Friday, August 28, 2009

Hapag-Lloyd financial problems as reported by Spiegel

I found an article originally from Spiegel on-line (part of the German news group Der Spiegel), which has been translated into English and published on the Free Internet Press.

Here is the link

It's really long, but if you are interested in the state of international container shipping, take the time to read it.

Here are some parts which I found interesting.

At current prices, we aren't making money on any route," Ulrich Kranich, the executive board member in charge of global operations, says, summing up the main reason for Hapag-Lloyd's financial woes. Shipping companies currently receive only about $500 to ship one container from Asia to Europe - about $300 less than they need to cover their costs. A year ago, shipping companies were still collecting more than $1,500 per container.
Although Maersk also lost money - $373 million - in the first quarter, the Danish shipping company is owned by an oil and gas company that can more easily shoulder the losses in its shipping division.
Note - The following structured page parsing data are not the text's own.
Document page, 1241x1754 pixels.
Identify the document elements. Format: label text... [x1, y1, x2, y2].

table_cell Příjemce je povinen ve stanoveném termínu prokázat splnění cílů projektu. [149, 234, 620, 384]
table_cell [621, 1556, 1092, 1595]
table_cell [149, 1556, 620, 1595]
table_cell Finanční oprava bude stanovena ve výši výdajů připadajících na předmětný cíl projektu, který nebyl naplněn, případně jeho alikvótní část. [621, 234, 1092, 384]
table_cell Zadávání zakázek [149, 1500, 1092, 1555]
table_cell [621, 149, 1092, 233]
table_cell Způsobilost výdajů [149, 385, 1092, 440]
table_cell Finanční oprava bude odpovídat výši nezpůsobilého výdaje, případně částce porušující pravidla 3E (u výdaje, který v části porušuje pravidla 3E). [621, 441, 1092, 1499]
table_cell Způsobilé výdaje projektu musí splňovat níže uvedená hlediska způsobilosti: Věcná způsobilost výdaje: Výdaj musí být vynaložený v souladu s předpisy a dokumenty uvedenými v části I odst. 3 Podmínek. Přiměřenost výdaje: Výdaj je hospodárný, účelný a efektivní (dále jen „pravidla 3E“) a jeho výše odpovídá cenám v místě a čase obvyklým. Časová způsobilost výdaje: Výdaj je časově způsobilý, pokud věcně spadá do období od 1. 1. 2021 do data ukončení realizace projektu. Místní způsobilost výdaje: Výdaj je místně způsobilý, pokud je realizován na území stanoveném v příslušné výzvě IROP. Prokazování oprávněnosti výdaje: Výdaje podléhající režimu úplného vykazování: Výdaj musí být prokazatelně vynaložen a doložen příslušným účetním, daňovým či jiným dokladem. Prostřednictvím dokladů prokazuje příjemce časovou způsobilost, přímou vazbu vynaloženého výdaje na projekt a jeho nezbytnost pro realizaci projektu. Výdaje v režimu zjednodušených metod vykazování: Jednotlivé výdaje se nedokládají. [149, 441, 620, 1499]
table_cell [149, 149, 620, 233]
None of the world's major shipping companies is currently turning a profit. Singapore-based NOL, for example, posted a $245 million loss, while South Korea's Hanjin lost $110 million.
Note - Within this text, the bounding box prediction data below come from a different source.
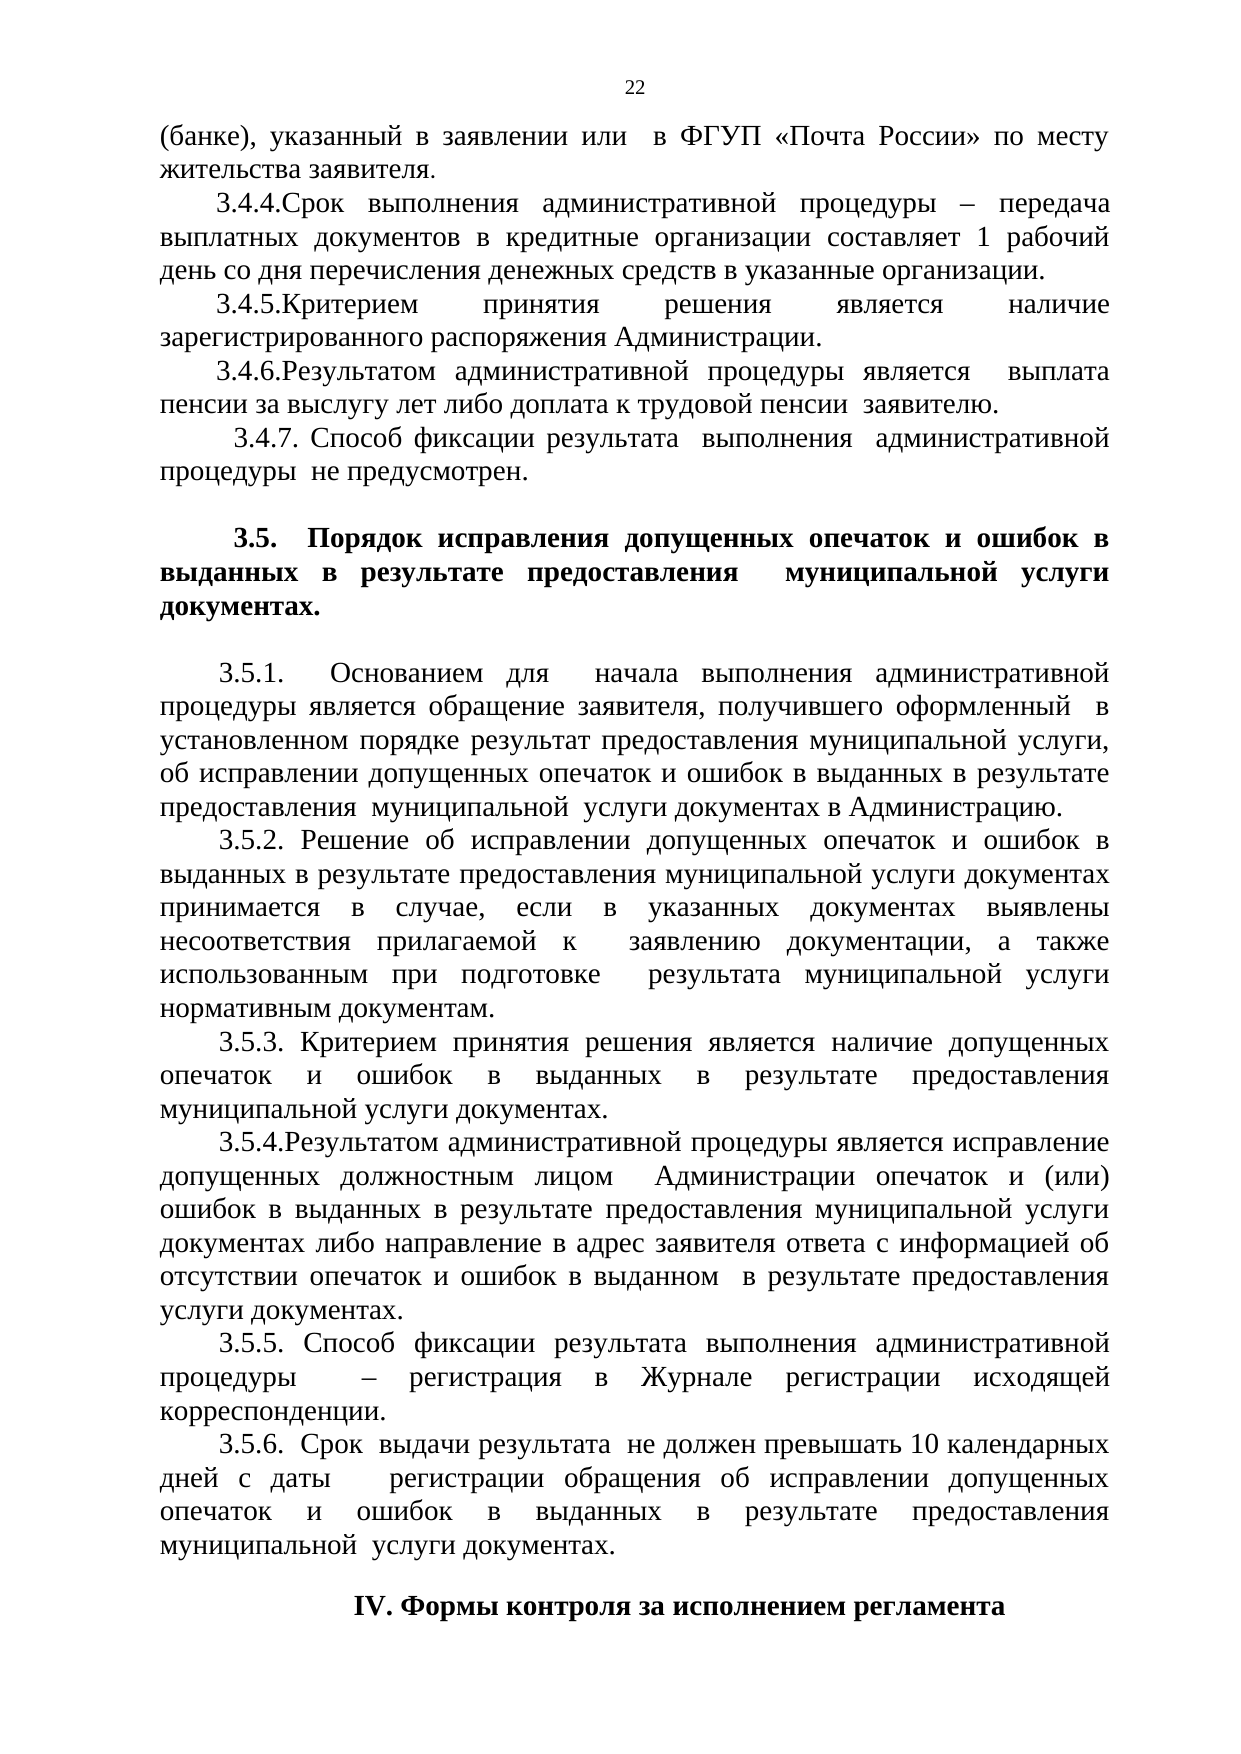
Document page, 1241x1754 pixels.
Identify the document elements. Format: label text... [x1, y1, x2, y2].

text 3.5.3. Критерием принятия решения является наличие допущенных опечаток и ошибок в выданных в результате предоставления муниципальной услуги документах. [159, 1024, 1110, 1124]
text 3.5. Порядок исправления допущенных опечаток и ошибок в выданных в результате предоставления муниципальной услуги документах. [159, 521, 1110, 621]
text 3.5.6. Срок выдачи результата не должен превышать 10 календарных дней с даты регистрации обращения об исправлении допущенных опечаток и ошибок в выданных в результате предоставления муниципальной услуги документах. [159, 1426, 1110, 1560]
text 3.4.7. Способ фиксации результата выполнения административной процедуры не предусмотрен. [159, 420, 1110, 487]
text 3.5.4.Результатом административной процедуры является исправление допущенных должностным лицом Администрации опечаток и (или) ошибок в выданных в результате предоставления муниципальной услуги документах либо направление в адрес заявителя ответа с информацией об отсутствии опечаток и ошибок в выданном в результате предоставления услуги документах. [159, 1124, 1110, 1326]
text 3.4.4.Срок выполнения административной процедуры – передача выплатных документов в кредитные организации составляет 1 рабочий день со дня перечисления денежных средств в указанные организации. [159, 185, 1110, 286]
text 3.4.6.Результатом административной процедуры является выплата пенсии за выслугу лет либо доплата к трудовой пенсии заявителю. [159, 353, 1110, 420]
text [159, 118, 1110, 185]
text 3.5.5. Способ фиксации результата выполнения административной процедуры – регистрация в Журнале регистрации исходящей корреспонденции. [159, 1326, 1110, 1426]
text IV. Формы контроля за исполнением регламента [159, 1588, 1110, 1622]
text 3.4.5.Критерием принятия решения является наличие зарегистрированного распоряжения Администрации. [159, 286, 1110, 353]
text 3.5.1. Основанием для начала выполнения административной процедуры является обращение заявителя, получившего оформленный в установленном порядке результат предоставления муниципальной услуги, об исправлении допущенных опечаток и ошибок в выданных в результате предоставления муниципальной услуги документах в Администрацию. [159, 655, 1110, 822]
text 3.5.2. Решение об исправлении допущенных опечаток и ошибок в выданных в результате предоставления муниципальной услуги документах принимается в случае, если в указанных документах выявлены несоответствия прилагаемой к заявлению документации, а также использованным при подготовке результата муниципальной услуги нормативным документам. [159, 822, 1110, 1024]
Like Maersk, though, these companies have the backing of either financially strong corporations or their governments. NOL is owned by the Singapore state investment fund Temasek, which just approved a $1 billion capital increase. The Chinese shipping companies Cosco and China Shipping can rely on the support of their government. The same is true of Japanese shipping line NYK.
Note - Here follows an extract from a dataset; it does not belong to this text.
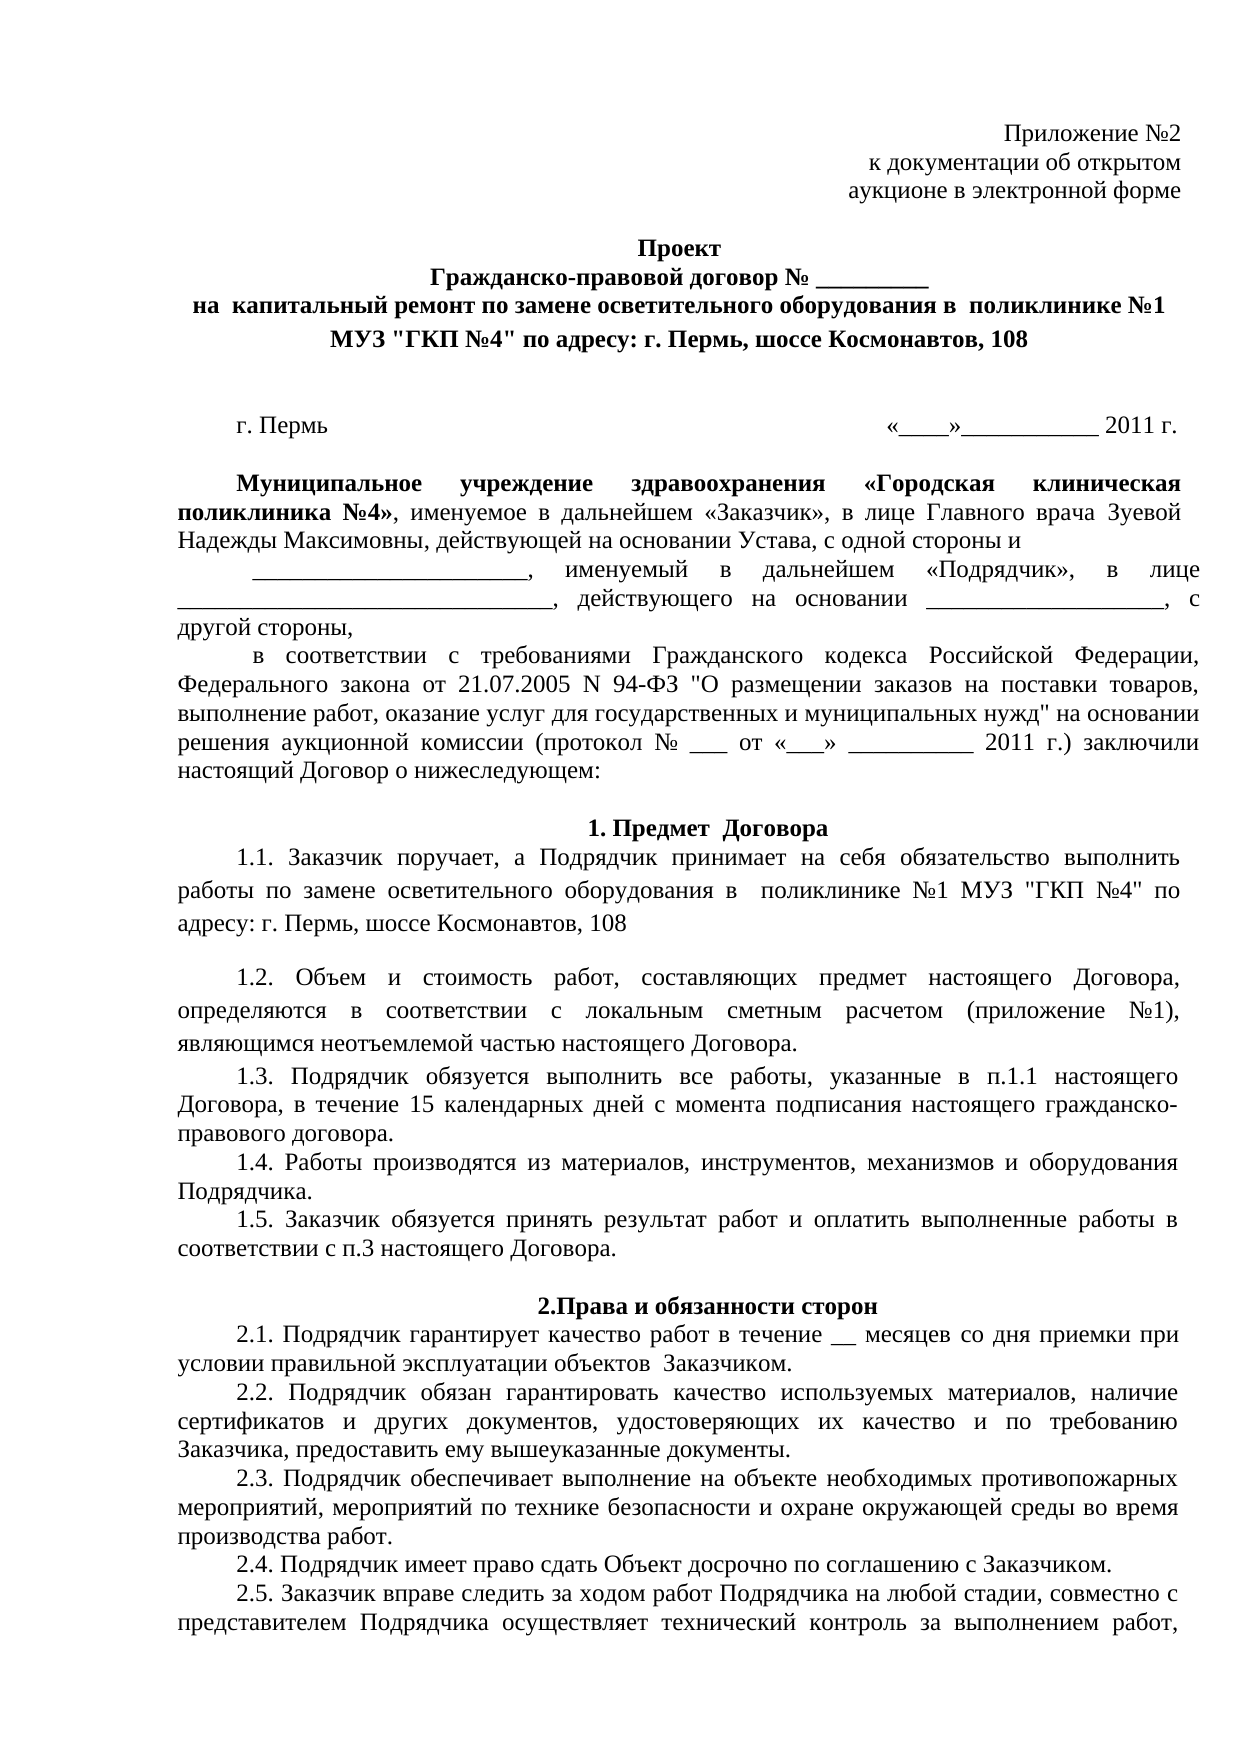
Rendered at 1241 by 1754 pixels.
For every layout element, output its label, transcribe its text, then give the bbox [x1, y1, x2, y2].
But Hapag-Lloyd appears to have been hit by the biggest crisis in shipping at the worst possible time. Because it was forced to transfer its substantial profits from previous years to its ailing parent company TUI, the Hamburg shipping company was barely able to build any reserves. At the end of last year, TUI sold Hapag-Lloyd to a consortium of the City of Hamburg, local businesspeople and banks. At the same time, it burdened the shipping company with €1.3 billion in debt, creating an additional drain on a company already faced with operating losses. The consequences are clear for company management in Hamburg. "Without outside help, we won't make it," says an insider.
Hapag-Lloyd is also getting rid of ships it leases. The company owns only about half of its fleet of 128 container ships. The other half are leased and, for this reason, are to be jettisoned more quickly. Hapag-Lloyd has already returned about 30 ships to their owners. Other shipping companies are pursuing the same strategy. Industry insiders say MSC, a Swiss company, does not plan to renew charters on close to 80 ships, while French company CMA which reportedly has up to 170 charter ships with charters about to expire.

This, in turn, is becoming an existential problem for many other Hamburg shipping companies suddenly faced with the return of ships they had been leasing to other companies.